*** Task material ***

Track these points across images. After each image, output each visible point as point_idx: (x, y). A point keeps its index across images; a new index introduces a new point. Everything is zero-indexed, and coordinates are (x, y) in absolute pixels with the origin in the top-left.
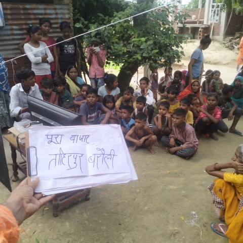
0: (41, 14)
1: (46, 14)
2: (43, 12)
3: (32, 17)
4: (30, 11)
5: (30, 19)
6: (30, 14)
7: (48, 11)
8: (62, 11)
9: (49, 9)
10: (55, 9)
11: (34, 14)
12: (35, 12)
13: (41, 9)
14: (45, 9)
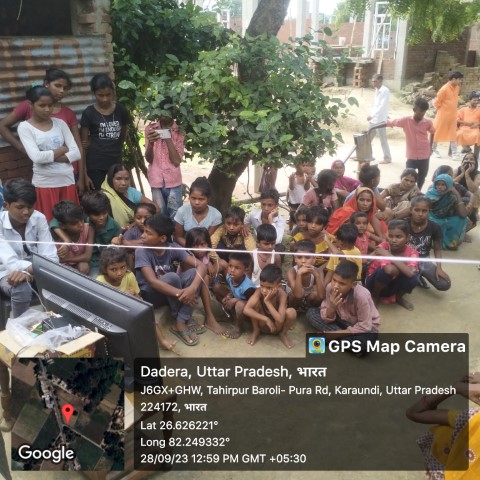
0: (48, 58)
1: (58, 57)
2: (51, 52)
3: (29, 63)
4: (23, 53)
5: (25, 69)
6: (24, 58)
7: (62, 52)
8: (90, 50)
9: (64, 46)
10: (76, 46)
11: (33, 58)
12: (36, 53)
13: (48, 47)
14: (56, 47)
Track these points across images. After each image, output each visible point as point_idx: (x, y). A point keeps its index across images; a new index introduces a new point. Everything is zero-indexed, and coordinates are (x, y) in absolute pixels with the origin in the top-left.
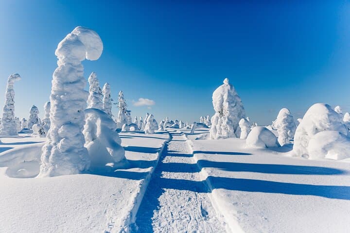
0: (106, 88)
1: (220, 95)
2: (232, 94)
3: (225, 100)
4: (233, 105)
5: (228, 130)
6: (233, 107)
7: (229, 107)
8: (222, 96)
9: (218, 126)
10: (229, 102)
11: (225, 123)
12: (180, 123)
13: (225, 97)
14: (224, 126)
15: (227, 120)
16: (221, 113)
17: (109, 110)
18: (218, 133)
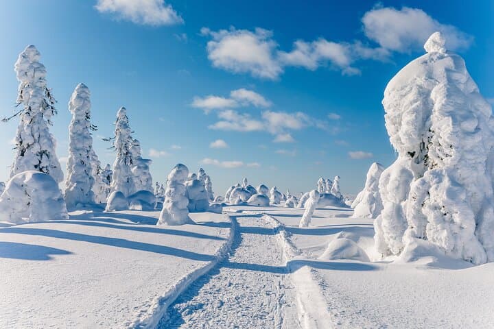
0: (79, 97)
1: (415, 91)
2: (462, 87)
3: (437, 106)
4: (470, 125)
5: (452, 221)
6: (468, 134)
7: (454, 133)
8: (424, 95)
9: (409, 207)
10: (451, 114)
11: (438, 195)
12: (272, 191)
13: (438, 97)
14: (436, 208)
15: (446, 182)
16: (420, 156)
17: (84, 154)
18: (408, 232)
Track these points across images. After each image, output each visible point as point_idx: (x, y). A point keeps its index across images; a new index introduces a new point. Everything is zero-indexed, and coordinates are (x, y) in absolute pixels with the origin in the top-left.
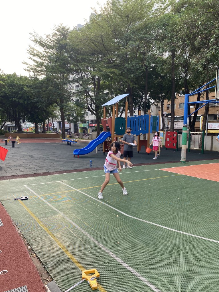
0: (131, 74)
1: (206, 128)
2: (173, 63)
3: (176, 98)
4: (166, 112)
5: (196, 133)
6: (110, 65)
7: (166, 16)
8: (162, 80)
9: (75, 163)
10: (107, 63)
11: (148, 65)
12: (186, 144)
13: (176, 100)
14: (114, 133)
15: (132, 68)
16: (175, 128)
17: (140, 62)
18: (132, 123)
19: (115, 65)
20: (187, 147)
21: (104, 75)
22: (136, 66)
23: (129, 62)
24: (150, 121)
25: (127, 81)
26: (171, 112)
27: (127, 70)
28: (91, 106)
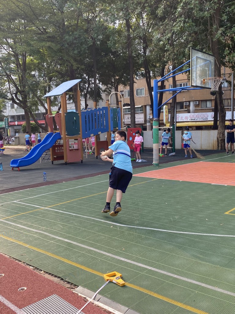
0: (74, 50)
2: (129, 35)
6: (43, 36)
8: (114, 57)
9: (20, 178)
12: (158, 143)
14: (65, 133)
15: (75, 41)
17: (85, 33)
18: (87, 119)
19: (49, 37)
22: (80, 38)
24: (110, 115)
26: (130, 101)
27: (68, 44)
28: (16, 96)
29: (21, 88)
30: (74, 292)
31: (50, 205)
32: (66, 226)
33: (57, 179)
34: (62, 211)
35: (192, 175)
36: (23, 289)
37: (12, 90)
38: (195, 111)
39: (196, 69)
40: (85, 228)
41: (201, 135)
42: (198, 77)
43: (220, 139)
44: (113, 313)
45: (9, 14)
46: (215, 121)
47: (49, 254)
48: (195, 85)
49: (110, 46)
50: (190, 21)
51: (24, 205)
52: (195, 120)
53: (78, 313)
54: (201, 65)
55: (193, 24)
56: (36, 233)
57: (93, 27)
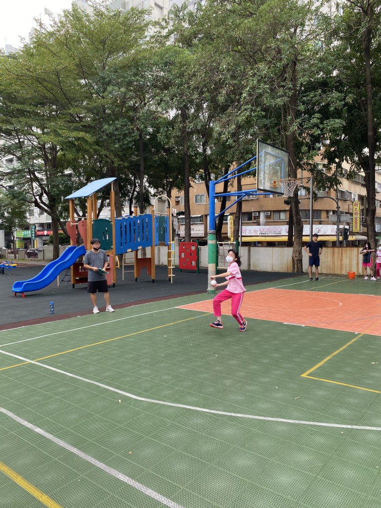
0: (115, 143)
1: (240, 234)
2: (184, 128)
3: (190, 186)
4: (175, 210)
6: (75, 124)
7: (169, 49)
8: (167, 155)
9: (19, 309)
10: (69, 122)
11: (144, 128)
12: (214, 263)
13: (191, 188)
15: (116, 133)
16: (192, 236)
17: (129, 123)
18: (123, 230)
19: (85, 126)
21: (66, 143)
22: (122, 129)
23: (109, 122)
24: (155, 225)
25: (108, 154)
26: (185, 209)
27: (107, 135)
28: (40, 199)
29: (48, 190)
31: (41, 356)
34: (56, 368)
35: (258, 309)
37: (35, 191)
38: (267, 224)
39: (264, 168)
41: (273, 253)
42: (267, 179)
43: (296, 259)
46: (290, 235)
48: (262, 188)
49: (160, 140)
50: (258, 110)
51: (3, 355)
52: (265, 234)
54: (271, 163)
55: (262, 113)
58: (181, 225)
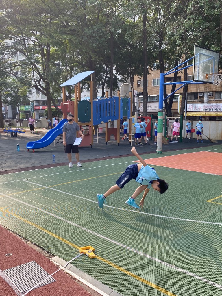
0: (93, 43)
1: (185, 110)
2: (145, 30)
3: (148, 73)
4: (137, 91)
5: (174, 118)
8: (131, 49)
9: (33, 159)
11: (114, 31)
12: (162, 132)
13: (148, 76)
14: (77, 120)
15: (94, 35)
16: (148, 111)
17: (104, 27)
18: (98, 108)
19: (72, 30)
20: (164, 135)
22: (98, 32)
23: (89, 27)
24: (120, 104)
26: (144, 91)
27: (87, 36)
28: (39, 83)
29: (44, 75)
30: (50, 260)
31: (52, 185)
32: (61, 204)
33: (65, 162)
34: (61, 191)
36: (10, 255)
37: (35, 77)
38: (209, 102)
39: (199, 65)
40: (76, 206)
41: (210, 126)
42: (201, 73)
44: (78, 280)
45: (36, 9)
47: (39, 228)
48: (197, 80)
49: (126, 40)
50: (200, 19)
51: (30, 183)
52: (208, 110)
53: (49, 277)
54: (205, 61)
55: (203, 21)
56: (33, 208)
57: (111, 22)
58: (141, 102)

***

§ **Work to complete**: With images excluded, write the records above out again exactly.

§ **Solution**:
Track these points across images. After each image, output each visible point as point_idx: (x, y). A point keeps its index across images; a new index introduces a new point. Everything is zero-indexed, and coordinates are (x, y) in absolute pixels with the origin in the top-left.
0: (41, 14)
1: (46, 14)
2: (43, 12)
3: (32, 17)
4: (30, 11)
5: (30, 19)
6: (30, 14)
7: (48, 11)
8: (62, 11)
9: (49, 9)
10: (55, 9)
11: (34, 14)
12: (35, 12)
13: (41, 9)
14: (45, 9)
0: (48, 58)
1: (58, 57)
2: (51, 52)
3: (29, 63)
4: (23, 53)
5: (25, 69)
6: (24, 58)
7: (62, 52)
8: (90, 50)
9: (64, 46)
10: (76, 46)
11: (33, 58)
12: (36, 53)
13: (48, 47)
14: (56, 47)
Track these points across images. After each image, output each visible point as point_idx: (x, y). A point keeps its index across images; a new index introduces a new point. Everything is zero-indexed, and coordinates are (x, y) in absolute pixels with the origin in the top-left.
0: (106, 88)
1: (220, 95)
2: (232, 94)
3: (225, 100)
4: (233, 105)
5: (228, 130)
6: (233, 107)
7: (229, 107)
8: (222, 96)
9: (218, 126)
10: (229, 102)
11: (225, 123)
12: (180, 123)
13: (225, 97)
14: (224, 126)
15: (227, 120)
16: (221, 113)
17: (109, 110)
18: (218, 133)
0: (79, 97)
1: (415, 91)
2: (462, 87)
3: (437, 106)
4: (470, 125)
5: (452, 221)
6: (468, 134)
7: (454, 133)
8: (424, 95)
9: (409, 207)
10: (451, 114)
11: (438, 195)
12: (272, 191)
13: (438, 97)
14: (436, 208)
15: (446, 182)
16: (420, 156)
17: (84, 154)
18: (408, 232)
Track these points across images. After each image, output each visible point as point_idx: (x, y). A point keeps its index across images; a new index introduces a new point. Everything is zero-indexed, and coordinates are (x, y) in absolute pixels with the origin in the top-left.
0: (131, 74)
1: (206, 128)
2: (173, 63)
3: (176, 98)
4: (166, 112)
5: (196, 133)
6: (110, 65)
7: (166, 16)
8: (162, 80)
9: (75, 163)
10: (107, 63)
11: (148, 65)
12: (186, 144)
13: (176, 100)
14: (114, 133)
15: (132, 68)
16: (175, 128)
17: (140, 62)
18: (132, 123)
19: (115, 65)
20: (187, 147)
21: (104, 75)
22: (136, 66)
23: (129, 62)
24: (150, 121)
25: (127, 81)
26: (171, 112)
27: (127, 70)
28: (91, 106)
0: (74, 50)
2: (129, 35)
6: (43, 36)
8: (114, 57)
9: (20, 178)
12: (158, 143)
14: (65, 133)
15: (75, 41)
17: (85, 33)
18: (87, 119)
19: (49, 37)
22: (80, 38)
24: (110, 115)
26: (130, 101)
27: (68, 44)
28: (16, 96)
29: (21, 88)
30: (74, 292)
31: (50, 205)
32: (66, 226)
33: (57, 179)
34: (62, 211)
35: (192, 175)
36: (23, 289)
37: (12, 90)
38: (195, 111)
39: (196, 69)
40: (85, 228)
41: (201, 135)
42: (198, 77)
43: (220, 139)
44: (113, 313)
45: (9, 14)
46: (215, 121)
47: (49, 254)
48: (195, 85)
49: (110, 46)
50: (190, 21)
51: (24, 205)
52: (195, 120)
53: (78, 313)
54: (201, 65)
55: (193, 24)
56: (36, 233)
57: (93, 27)
0: (115, 143)
1: (240, 234)
2: (184, 128)
3: (190, 186)
4: (175, 210)
6: (75, 124)
7: (169, 49)
8: (167, 155)
9: (19, 309)
10: (69, 122)
11: (144, 128)
12: (214, 263)
13: (191, 188)
15: (116, 133)
16: (192, 236)
17: (129, 123)
18: (123, 230)
19: (85, 126)
21: (66, 143)
22: (122, 129)
23: (109, 122)
24: (155, 225)
25: (108, 154)
26: (185, 209)
27: (107, 135)
28: (40, 199)
29: (48, 190)
31: (41, 356)
34: (56, 368)
35: (258, 309)
37: (35, 191)
38: (267, 224)
39: (264, 168)
41: (273, 253)
42: (267, 179)
43: (296, 259)
46: (290, 235)
48: (262, 188)
49: (160, 140)
50: (258, 110)
51: (3, 355)
52: (265, 234)
54: (271, 163)
55: (262, 113)
58: (181, 225)
0: (93, 43)
1: (185, 110)
2: (145, 30)
3: (148, 73)
4: (137, 91)
5: (174, 118)
8: (131, 49)
9: (33, 159)
11: (114, 31)
12: (162, 132)
13: (148, 76)
14: (77, 120)
15: (94, 35)
16: (148, 111)
17: (104, 27)
18: (98, 108)
19: (72, 30)
20: (164, 135)
22: (98, 32)
23: (89, 27)
24: (120, 104)
26: (144, 91)
27: (87, 36)
28: (39, 83)
29: (44, 75)
30: (50, 260)
31: (52, 185)
32: (61, 204)
33: (65, 162)
34: (61, 191)
36: (10, 255)
37: (35, 77)
38: (209, 102)
39: (199, 65)
40: (76, 206)
41: (210, 126)
42: (201, 73)
44: (78, 280)
45: (36, 9)
47: (39, 228)
48: (197, 80)
49: (126, 40)
50: (200, 19)
51: (30, 183)
52: (208, 110)
53: (49, 277)
54: (205, 61)
55: (203, 21)
56: (33, 208)
57: (111, 22)
58: (141, 102)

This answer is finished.